* **Problem details**
Transcribe exactly, and only, the lines from the one with "right back paw: (92, 221)" through the end of the records below, including both of those lines. Skip all pictures.

◇ ◇ ◇ ◇ ◇

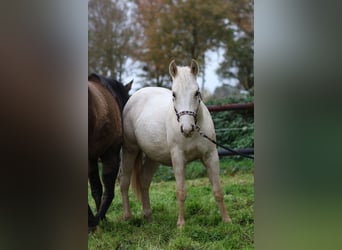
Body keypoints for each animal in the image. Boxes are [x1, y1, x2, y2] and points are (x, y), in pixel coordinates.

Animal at [87, 73, 132, 232]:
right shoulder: (111, 153)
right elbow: (108, 188)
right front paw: (99, 218)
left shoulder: (91, 158)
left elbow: (96, 188)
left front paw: (102, 217)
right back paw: (92, 221)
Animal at [119, 59, 231, 228]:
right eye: (174, 94)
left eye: (196, 92)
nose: (187, 128)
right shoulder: (178, 158)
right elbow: (181, 191)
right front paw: (181, 224)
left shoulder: (210, 156)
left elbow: (218, 190)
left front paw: (226, 221)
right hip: (130, 150)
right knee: (124, 181)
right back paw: (127, 217)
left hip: (153, 157)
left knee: (144, 181)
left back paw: (148, 217)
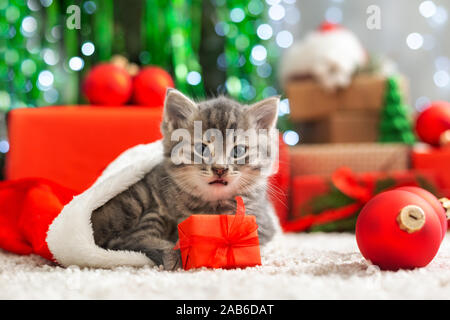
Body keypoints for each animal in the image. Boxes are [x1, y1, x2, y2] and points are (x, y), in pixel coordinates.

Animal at [90, 89, 282, 270]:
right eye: (202, 148)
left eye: (238, 151)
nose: (220, 169)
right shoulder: (157, 203)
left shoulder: (261, 222)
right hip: (138, 197)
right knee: (126, 239)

◇ ◇ ◇ ◇ ◇

* **Task result**
right back paw: (92, 221)
Animal at [119, 59, 231, 228]:
right eye: (174, 94)
left eye: (196, 92)
nose: (187, 128)
right shoulder: (178, 158)
right elbow: (181, 191)
right front paw: (181, 224)
left shoulder: (210, 156)
left elbow: (218, 190)
left front paw: (226, 221)
right hip: (130, 150)
right knee: (124, 181)
right back paw: (127, 217)
left hip: (153, 157)
left knee: (144, 181)
left back paw: (148, 217)
Body keypoints for each animal in the image. Boxes are [x1, y1, x2, y2] and points are (x, y), in pixel coordinates.

Animal at [90, 89, 282, 270]:
right eye: (202, 148)
left eye: (238, 151)
nose: (220, 169)
right shoulder: (157, 203)
left shoulder: (261, 222)
right hip: (138, 197)
right knee: (126, 239)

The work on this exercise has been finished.